Exercise details> When a line below contains the word "after", copy that line.

____ Dataset entries

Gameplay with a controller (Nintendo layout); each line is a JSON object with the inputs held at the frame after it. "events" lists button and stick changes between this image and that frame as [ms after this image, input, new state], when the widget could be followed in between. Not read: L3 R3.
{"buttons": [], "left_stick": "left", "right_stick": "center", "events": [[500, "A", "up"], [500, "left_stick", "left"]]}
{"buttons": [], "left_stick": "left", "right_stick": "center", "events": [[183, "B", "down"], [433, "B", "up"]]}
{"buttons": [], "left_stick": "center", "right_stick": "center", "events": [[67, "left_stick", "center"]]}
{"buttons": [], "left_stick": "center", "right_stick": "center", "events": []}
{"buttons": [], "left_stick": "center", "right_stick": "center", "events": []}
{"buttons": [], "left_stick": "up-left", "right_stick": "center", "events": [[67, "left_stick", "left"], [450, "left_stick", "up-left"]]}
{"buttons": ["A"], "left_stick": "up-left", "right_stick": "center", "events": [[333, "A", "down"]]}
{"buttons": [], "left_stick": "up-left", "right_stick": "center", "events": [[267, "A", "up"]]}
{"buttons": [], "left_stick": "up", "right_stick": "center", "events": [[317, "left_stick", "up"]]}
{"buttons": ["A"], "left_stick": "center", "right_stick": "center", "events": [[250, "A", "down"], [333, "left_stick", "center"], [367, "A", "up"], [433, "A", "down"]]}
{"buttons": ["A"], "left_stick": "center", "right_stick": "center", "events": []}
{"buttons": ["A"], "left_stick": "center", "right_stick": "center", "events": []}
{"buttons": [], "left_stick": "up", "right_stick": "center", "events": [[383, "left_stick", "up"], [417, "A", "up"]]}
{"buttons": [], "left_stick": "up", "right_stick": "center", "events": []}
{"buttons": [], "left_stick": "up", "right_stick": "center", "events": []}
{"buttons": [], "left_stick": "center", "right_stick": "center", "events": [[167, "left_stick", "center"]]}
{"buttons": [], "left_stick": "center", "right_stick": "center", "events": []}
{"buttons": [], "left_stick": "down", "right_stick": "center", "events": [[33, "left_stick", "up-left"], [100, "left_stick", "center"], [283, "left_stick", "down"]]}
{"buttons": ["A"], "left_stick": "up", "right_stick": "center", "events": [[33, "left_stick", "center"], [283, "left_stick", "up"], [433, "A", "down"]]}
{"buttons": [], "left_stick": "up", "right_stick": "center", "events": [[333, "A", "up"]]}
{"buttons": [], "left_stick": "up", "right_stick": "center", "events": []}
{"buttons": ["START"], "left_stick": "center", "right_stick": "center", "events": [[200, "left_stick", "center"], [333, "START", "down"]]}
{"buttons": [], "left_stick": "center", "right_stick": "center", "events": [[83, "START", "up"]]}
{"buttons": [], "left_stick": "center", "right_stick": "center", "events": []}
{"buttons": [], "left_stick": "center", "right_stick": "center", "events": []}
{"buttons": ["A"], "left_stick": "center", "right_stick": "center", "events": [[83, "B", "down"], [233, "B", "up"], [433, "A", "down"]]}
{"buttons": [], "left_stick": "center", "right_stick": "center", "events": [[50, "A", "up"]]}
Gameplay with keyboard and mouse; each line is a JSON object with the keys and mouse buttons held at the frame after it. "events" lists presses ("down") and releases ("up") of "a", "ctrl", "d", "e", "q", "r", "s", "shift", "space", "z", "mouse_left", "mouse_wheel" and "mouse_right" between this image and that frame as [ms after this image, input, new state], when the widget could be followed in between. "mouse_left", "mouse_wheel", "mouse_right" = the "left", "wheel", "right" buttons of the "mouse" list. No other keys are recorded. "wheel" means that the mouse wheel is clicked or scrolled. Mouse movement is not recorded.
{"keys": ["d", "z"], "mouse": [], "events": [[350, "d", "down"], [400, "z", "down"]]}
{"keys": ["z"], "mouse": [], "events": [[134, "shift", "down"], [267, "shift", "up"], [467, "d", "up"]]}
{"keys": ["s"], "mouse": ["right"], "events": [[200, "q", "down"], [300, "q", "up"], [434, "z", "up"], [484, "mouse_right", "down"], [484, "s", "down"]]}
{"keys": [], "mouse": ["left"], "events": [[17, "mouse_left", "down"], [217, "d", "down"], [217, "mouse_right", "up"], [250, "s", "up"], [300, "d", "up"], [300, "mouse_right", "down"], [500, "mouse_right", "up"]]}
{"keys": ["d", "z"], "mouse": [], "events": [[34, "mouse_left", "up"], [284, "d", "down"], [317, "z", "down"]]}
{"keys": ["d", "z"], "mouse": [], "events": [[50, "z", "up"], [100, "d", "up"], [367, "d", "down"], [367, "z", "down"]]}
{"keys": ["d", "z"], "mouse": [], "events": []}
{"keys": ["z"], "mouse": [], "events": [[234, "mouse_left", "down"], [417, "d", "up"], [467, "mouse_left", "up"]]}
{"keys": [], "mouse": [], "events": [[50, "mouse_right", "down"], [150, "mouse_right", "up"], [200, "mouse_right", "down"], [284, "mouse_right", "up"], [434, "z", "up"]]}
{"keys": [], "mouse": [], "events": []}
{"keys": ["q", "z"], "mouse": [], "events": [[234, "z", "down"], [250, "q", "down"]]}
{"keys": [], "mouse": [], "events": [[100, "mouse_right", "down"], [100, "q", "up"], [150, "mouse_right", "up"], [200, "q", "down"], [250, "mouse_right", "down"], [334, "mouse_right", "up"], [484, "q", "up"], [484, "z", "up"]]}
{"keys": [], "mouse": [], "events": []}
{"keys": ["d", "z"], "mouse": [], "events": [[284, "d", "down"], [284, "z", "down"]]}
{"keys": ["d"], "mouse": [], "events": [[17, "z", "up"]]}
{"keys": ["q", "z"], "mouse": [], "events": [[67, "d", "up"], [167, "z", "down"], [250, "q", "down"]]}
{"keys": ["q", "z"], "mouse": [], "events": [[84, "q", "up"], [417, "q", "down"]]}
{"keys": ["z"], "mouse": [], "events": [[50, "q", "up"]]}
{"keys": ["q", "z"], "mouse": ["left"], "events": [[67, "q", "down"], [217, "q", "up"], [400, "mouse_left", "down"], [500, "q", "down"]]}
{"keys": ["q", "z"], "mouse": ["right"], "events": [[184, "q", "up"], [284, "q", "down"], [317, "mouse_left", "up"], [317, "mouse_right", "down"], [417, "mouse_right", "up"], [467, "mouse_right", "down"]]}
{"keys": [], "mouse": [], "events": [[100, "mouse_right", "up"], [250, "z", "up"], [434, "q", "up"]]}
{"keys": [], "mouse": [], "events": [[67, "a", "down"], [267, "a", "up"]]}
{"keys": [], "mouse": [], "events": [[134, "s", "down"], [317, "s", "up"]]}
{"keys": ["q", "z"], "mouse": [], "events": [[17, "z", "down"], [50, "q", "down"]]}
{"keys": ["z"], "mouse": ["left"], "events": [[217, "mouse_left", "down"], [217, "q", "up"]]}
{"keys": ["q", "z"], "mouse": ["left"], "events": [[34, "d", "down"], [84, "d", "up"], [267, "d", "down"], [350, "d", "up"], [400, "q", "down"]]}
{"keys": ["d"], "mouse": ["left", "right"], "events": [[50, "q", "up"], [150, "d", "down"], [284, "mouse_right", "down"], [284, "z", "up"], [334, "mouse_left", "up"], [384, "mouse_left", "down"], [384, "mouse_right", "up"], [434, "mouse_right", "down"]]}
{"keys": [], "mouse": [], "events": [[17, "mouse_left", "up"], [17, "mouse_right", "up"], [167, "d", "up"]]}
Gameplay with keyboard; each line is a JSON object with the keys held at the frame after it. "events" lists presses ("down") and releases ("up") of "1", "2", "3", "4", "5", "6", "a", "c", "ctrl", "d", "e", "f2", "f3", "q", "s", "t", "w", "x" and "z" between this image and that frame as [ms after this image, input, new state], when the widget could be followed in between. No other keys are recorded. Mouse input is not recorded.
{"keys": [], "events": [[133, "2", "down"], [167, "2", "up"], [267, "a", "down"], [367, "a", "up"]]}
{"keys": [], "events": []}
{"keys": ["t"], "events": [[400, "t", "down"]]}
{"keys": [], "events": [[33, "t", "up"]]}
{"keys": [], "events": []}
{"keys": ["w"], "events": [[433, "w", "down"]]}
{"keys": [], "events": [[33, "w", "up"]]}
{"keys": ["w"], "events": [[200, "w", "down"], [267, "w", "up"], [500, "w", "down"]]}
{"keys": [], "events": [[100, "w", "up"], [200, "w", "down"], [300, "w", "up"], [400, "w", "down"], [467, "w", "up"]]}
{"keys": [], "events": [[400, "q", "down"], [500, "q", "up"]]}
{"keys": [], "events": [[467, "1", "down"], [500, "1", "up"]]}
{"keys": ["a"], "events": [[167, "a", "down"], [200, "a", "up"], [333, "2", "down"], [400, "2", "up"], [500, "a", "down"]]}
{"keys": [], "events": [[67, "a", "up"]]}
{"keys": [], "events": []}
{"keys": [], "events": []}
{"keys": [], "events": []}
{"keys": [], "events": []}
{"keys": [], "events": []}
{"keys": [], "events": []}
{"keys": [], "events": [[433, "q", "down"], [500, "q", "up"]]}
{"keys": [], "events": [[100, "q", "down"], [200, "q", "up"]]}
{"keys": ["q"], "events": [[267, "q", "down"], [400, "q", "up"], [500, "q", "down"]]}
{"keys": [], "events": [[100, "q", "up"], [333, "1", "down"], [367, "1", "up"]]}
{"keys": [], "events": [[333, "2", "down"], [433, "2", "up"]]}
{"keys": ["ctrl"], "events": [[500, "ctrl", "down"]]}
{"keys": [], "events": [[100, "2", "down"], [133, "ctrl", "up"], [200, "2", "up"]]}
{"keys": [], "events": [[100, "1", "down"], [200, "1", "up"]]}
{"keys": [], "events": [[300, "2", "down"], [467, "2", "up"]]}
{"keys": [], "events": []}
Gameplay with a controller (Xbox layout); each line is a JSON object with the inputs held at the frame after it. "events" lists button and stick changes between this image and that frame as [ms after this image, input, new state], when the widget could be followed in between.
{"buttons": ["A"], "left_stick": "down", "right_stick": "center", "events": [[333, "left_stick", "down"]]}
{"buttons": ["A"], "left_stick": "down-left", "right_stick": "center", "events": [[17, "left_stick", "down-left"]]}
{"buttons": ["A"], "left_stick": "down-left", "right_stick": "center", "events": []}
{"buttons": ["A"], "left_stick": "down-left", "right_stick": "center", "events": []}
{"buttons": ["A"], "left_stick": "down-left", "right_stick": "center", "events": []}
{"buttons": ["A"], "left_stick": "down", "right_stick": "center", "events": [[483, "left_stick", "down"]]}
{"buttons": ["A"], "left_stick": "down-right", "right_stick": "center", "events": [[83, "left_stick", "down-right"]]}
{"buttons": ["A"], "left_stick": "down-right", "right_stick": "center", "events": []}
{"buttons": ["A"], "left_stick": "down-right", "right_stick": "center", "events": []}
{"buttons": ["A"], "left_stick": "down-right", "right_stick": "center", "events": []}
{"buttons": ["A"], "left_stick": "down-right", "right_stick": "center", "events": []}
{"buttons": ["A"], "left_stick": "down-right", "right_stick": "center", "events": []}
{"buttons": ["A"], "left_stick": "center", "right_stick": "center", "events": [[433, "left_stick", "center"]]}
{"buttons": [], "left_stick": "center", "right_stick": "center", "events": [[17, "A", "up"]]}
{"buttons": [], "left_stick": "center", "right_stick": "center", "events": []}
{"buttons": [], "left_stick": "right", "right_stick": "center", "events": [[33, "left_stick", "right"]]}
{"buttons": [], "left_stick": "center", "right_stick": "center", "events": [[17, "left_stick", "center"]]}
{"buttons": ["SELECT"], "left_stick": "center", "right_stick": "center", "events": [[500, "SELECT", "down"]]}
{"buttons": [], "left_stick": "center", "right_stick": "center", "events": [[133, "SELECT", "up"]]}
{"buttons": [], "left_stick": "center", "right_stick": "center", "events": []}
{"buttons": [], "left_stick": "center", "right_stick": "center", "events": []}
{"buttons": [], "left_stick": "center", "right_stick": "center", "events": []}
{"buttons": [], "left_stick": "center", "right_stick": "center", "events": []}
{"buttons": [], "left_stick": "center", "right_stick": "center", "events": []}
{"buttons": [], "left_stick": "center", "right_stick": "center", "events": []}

________

Written answer>
Gameplay with a controller (Nintendo layout); each line is a JSON object with the inputs held at the frame after it. "events" lists button and stick changes between this image and that frame as [ms after this image, input, new state], when the widget could be followed in between. Not read: L3 R3.
Gameplay with keyboard and mouse; each line is a JSON object with the keys and mouse buttons held at the frame after it. "events" lists presses ("down") and releases ("up") of "a", "ctrl", "d", "e", "q", "r", "s", "shift", "space", "z", "mouse_left", "mouse_wheel" and "mouse_right" between this image and that frame as [ms after this image, input, new state], when the widget could be followed in between. "mouse_left", "mouse_wheel", "mouse_right" = the "left", "wheel", "right" buttons of the "mouse" list. No other keys are recorded. "wheel" means that the mouse wheel is clicked or scrolled. Mouse movement is not recorded.
Gameplay with keyboard; each line is a JSON object with the keys held at the frame after it. "events" lists presses ("down") and releases ("up") of "1", "2", "3", "4", "5", "6", "a", "c", "ctrl", "d", "e", "f2", "f3", "q", "s", "t", "w", "x" and "z" between this image and that frame as [ms after this image, input, new state], when the widget could be followed in between. No other keys are recorded. Mouse input is not recorded.
Gameplay with a controller (Xbox layout); each line is a JSON object with the inputs held at the frame after it. "events" lists button and stick changes between this image and that frame as [ms after this image, input, new state], when the widget could be followed in between.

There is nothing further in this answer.